# Given data:
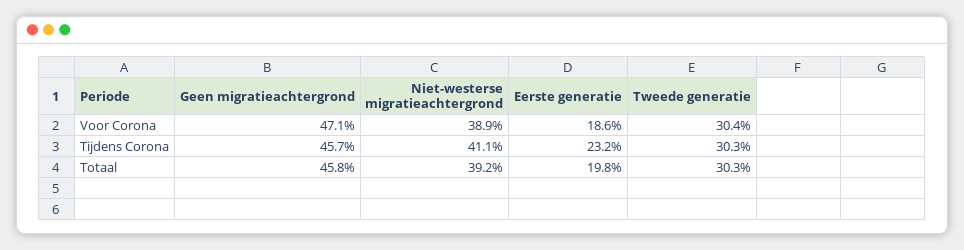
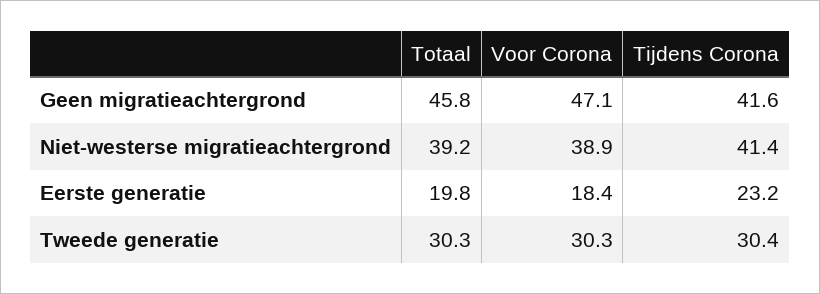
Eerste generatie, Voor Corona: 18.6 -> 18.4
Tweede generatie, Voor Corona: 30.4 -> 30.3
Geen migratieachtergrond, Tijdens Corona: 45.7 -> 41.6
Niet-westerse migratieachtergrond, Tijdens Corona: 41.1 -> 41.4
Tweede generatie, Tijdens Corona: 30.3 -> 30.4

# Task prompt:
Every line containing the string "migratieachtergrond" is required; copy each such line from the data.

# Task solution:
Geen migratieachtergrond, Tijdens Corona: 45.7 -> 41.6
Niet-westerse migratieachtergrond, Tijdens Corona: 41.1 -> 41.4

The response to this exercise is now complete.